Since the NCSA Archives has no official budget, Feagan and Zelznak have had to make do with limited resources. “Technically, the archives is under the supervision of the NCSA secretary and every NCSA cabinet member gets a discretionary fund,” Feagan said. This means that any money the NCSA Archives receives is only a portion of the secretary’s discretionary fund.

One of their expenditures has been a small, inexpensive scanner that they use to make the digital copies of the archives.“Sometimes we do take things to the library because it’s faster and they have such nice scanners over there,” Feagan said.

“We had a meeting with them because they didn’t know that this exists,” Feagan said of the Jane Bancroft library staff.
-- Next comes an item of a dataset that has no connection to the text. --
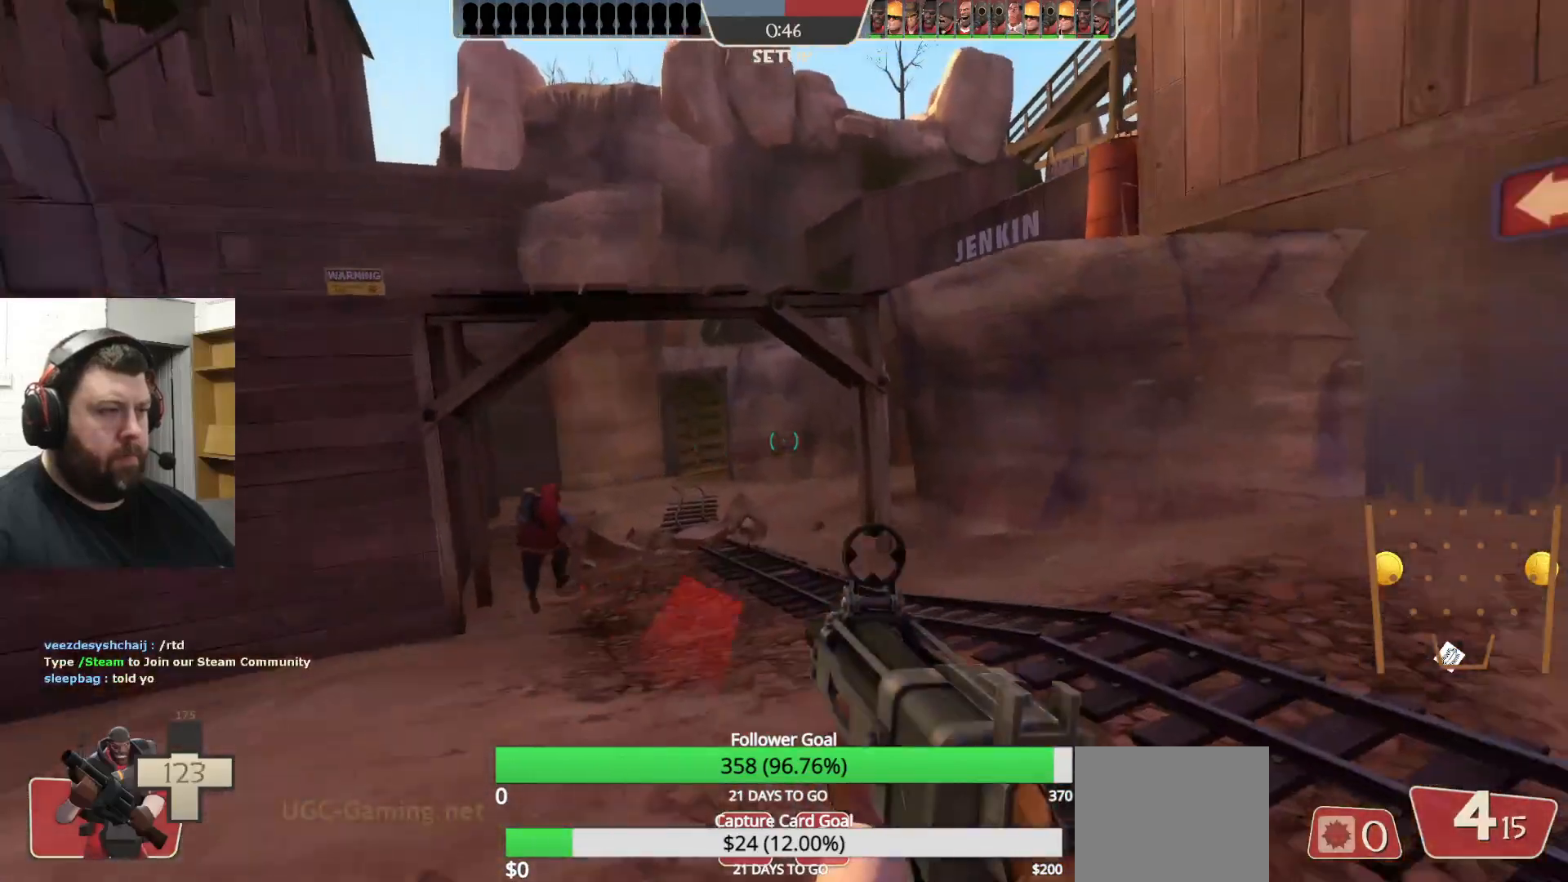
{"buttons": [], "left_stick": "up", "right_stick": "center", "events": [[17, "right_stick", "center"], [150, "right_stick", "up"], [267, "right_stick", "center"]]}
Feagan has since agreed to provide the library with documents related to the school’s history. “It’s cool because they do have a budget, so they can preserve those things better, hopefully,” Feagan added.

“We give them a lot of faculty meeting minutes that we have,” Zelznak said. However, the NCSA Archives will keep the items that the library doesn’t want. “For example, we have a banana that’s allegedly from the 70’s, but we think more like the 90’s,” Feagan said. “They have no interest in that and we think that it’s so cool.”

Sorting through all of the archives is a time-consuming task, but in the fall of 2015 and with the support of Professor of History Brendan Goff, the NCSA Archiving Project became a tutorial. This means that participating students receive academic credit for it. “I actually wrote a paper based on the stuff in here and presented it at a conference,” Feagan said. “I’m graduating, I’m not doing this next year. So, we have been talking to people about potentially helping Cole out with this.”

Be that as it may, Feagan and Zelznak still intend to keep the tutorial small. “Obviously the more hands on deck, the easier it would be,” Feagan said. “I just don’t think it’s that practical to have more people in here.”

Zelznak agreed, “I feel like when there’s more people there’s more opportunities for things to get shuffled around and because there’s so much material we wouldn’t have a good idea of where things are or where things might have gone.”

Although the tutorial may be limited in terms of size, any students who are interested in exploring or contributing to the NCSA Archives are more than welcome. “If people want to donate stuff to us, if anyone has a cool piece of New College history, give it to us,” Feagan said. “We’re in the Old Mail Room, we’re getting a real sign soon!”